I'm seeking assistance in figuring out the values of 'a' that would ensure the eigenvalues of a specific regular Sturm-Liouville problem are nonnegative. The problem is presented as follows:
Given the regular Sturm-Liouville problem:
$$ \frac{d}{d x}\left(e^{-x} \frac{d \phi}{d x}\right)-x e^{-x} \phi(x)+\lambda e^{-x} \phi(x)=0 $$ $$ \phi(0)+a \frac{\partial \phi}{\partial x}(0)=0 $$ $$ (1+a) \phi(L)+\frac{\partial \phi}{\partial x}(L)=0 $$
I've attempted to tackle the problem without explicitly solving the differential equation and enforcing the boundary conditions, but I found it hard to provide a direct answer, which has been somewhat challenging.
My primary approach has been to consider one of the known general theorems for the Regular Sturm-Liouville problem, specifically, the Rayleigh quotient. In this context, it's given by:
$$ \lambda=\frac{-\left.e^{-x} \phi \frac{\partial \phi}{\partial x}\right|_0 ^L+\int_0^L\left(e^{-x}\left(\phi^{\prime}\right)^2-x e^{-x} \phi^2\right) d x}{\int_0^L e^{-x} \phi^2 d x} $$
For the eigenvalues to be nonnegative, the numerator of the Rayleigh quotient needs to be nonnegative as well. Upon evaluating each term and combining them, the numerator of the Rayleigh quotient transposes to:
$$ -e^{-L}(1+a)\phi(L) - \frac{\partial \phi}{\partial x}\bigg|_L - \phi(0)\frac{\partial \phi}{\partial x}\bigg|_0 + \frac{1}{a^2}\int_0^L e^{-x} \phi^2(0) dx + \frac{\phi^2(0)}{2} - \frac{\phi^2(L)}{2} + \frac{1}{2}\int_0^L \phi^2 e^{-x} dx $$
For the nonnegativity of the eigenvalues to be ensured, this expression should be nonnegative.
Finally, if $a=-1,0$ it surely must mean something but i cant wrap my head around it well enough to know if it will have any impact on the eigenvalues.
I'd greatly appreciate any help or insights into this problem. I hope my query is well-constructed, and thank you in advance for your time and consideration.
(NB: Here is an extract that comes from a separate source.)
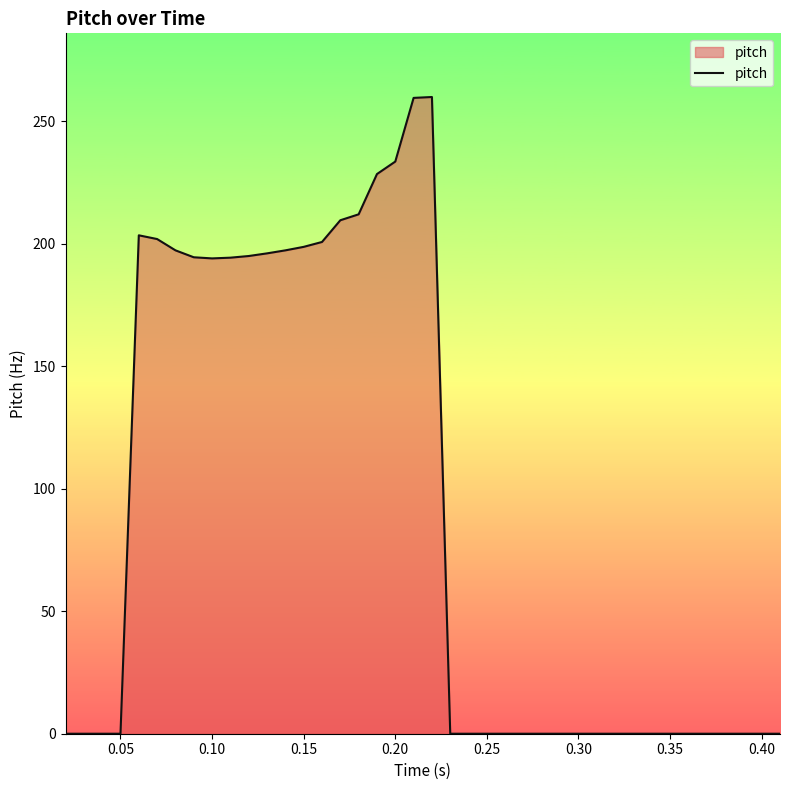

What is the greatest value displayed?

260.0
*Note: The presented Regular Sturm-Liouville Problem is an outcome of applying the method of separation of variables for the ensuing heat equation:
$$ \begin{aligned} & \frac{\partial u}{\partial t}=e^x \frac{\partial}{\partial x}\left(e^{-x} \frac{\partial u}{\partial x}\right)-x u, \quad 0<x<L, \quad t>0 \\ & u(0, t)+a \frac{\partial u}{\partial x}(0, t)=0 \\ & (1+a) u(L, t)+\frac{\partial u}{\partial x}(L, t)=0 \\ & u(x, 0)=g(x) \\ & \frac{\partial u}{\partial t}(x, 0)=0 \end{aligned} $$
Here is an incomplete answer. First, we notice that there is a sign error in the numerator of the Rayleigh quotient; the correct expression is \begin{align} N&=-e^{-x} \phi\, \frac{\partial \phi}{\partial x}\bigg|_0 ^L +\int_0^Le^{-x}\,[\left(\phi^{\prime}\right)^2\,{\color{red}+}\,x \phi^2]\,dx \\ &=-e^{-L}\phi(L)\phi'(L)+\phi(0)\phi'(0) +\int_0^Le^{-x}\,[\left(\phi^{\prime}\right)^2+x \phi^2]\,dx. \tag{1} \end{align} Now, using the boundary conditions, we rewrite $(1)$ as $$ N=e^{-L}(1+a)[\phi(L)]^2-a[\phi'(0)]^2 +\int_0^Le^{-x}\,[\left(\phi^{\prime}\right)^2+x \phi^2]\,dx. \tag{2} $$ The first term on the RHS of $(2)$ is nonnegative if $a\geq -1$; the second, if $a\leq 0$, and the third (the integral), for any value of $a$. We conclude that $\lambda$ cannot be negative if $a\in[-1,0]$. (This range almost certainly is too conservative, but a full solution probably requires the explicit solution of the Sturm-Liouville problem.)